Prayer Banned in Paris, Western Australia
With prayer movements rising up across the nation, it comes as no surprise that prayer is seeing a wave of new public attacks. The latest examples come from France and Australia.
For example, you can do plenty of sinning in the streets of Paris, but it is now officially against the city rules to pray. As of last week, the French government warned that police will use force if people of any faith pray in the public square, according to The Telegraph. It’s a move to keep the French capital’s public spaces “secular.”
“My vigilance will be unflinching for the law to be applied. Praying in the street is not dignified for religious practice and violates the principles of secularism,” the minister told Le Figaro newspaper. “All Muslim leaders are in agreement.”
Although the ban was implemented to deal with road blockages during Muslim prayer, the ban nonetheless restricts Christians from praying in public as well. The prayer ban may not end in Paris, either. There are whispers that similar rules will be put in place in Nice and Marseilles. It could spread throughout all of France.
Meanwhile, the Lord’s Prayer has been banned from a primary school in Western Australia. Despite a decades-long tradition of praying the prayer, Edgewater Primary School has banned students from reciting the prayer after parents complained.
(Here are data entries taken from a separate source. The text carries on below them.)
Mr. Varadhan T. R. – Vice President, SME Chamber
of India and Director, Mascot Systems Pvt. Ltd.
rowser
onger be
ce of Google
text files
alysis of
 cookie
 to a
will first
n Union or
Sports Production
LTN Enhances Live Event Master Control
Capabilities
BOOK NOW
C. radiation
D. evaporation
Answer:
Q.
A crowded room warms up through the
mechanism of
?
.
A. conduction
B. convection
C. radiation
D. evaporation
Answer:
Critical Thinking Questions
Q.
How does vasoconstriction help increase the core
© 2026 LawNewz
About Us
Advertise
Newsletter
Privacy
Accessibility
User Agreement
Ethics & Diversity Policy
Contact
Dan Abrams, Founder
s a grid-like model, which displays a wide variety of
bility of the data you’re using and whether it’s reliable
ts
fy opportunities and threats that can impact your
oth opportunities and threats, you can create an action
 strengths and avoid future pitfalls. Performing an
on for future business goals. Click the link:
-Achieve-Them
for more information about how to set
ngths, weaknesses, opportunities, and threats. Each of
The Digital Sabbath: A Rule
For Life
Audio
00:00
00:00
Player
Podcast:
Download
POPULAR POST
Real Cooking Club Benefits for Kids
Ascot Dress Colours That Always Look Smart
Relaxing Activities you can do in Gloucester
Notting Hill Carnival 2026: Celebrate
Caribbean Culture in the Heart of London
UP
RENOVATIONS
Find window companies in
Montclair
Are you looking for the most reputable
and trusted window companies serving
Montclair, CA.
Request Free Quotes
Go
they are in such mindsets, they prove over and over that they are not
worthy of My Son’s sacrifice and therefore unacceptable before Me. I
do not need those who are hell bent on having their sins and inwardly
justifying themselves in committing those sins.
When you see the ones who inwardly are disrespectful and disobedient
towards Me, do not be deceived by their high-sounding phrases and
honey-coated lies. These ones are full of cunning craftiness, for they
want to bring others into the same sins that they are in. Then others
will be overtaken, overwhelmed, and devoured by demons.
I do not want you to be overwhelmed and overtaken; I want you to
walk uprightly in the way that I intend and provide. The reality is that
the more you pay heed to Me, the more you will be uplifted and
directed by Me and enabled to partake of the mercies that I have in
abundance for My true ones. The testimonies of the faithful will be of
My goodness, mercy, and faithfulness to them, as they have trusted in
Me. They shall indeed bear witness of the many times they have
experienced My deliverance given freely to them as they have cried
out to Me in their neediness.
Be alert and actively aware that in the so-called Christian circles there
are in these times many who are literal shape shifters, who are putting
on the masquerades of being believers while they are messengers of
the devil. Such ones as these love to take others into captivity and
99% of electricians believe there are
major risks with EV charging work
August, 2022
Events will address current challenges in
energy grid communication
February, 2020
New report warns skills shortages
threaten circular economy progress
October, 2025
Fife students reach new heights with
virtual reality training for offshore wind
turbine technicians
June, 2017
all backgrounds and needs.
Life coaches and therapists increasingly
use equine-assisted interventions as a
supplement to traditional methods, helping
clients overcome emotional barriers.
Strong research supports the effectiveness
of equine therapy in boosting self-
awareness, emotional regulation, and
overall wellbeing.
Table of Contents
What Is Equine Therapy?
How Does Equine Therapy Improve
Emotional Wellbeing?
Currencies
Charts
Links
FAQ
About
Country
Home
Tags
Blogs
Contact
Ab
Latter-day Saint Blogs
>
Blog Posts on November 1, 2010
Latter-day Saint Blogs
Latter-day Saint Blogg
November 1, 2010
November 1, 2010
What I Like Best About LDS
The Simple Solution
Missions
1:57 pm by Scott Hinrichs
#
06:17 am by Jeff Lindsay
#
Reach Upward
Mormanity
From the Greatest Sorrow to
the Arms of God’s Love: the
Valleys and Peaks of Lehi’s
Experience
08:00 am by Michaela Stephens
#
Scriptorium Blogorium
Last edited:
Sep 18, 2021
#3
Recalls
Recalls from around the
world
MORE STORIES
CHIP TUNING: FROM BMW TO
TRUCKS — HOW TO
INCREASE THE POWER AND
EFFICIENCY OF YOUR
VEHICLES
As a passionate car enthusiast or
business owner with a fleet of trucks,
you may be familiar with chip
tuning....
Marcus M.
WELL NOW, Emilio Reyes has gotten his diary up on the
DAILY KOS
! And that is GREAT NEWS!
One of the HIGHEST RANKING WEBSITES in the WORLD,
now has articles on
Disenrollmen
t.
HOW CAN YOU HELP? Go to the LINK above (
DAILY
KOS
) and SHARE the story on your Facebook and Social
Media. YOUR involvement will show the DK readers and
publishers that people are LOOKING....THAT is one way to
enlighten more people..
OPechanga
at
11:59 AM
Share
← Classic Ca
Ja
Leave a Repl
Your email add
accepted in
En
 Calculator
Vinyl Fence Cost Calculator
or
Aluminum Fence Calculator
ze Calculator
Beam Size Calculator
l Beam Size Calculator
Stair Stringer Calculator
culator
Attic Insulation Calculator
“We acknowledge that of the parents who did respond to the survey, many wanted to retain the Lord’s Prayer and it is right that we continue to recite it at culturally appropriate times such as Christmas and Easter, as part of our education program,” Julie Tombs, principal of the school, wrote in a letter to parents. “However, at this school we have students from a range of backgrounds and it is important to consider all views and not promote one set of religious beliefs and practices over another.”